**Task item**
Read through the listing below and copy each line in which the word "moveTo" occurs.
+ + +
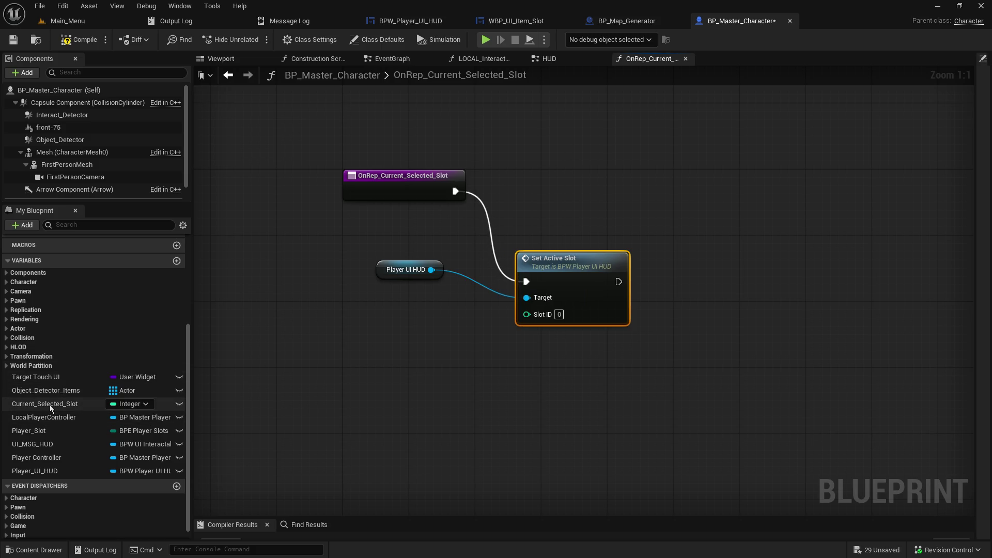
pyautogui.moveTo(51, 408)
pyautogui.mouseDown()
pyautogui.moveTo(442, 355)
pyautogui.moveTo(425, 354)
pyautogui.mouseUp()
+ + +
**Task response**
pyautogui.moveTo(51, 408)
pyautogui.moveTo(442, 355)
pyautogui.moveTo(425, 354)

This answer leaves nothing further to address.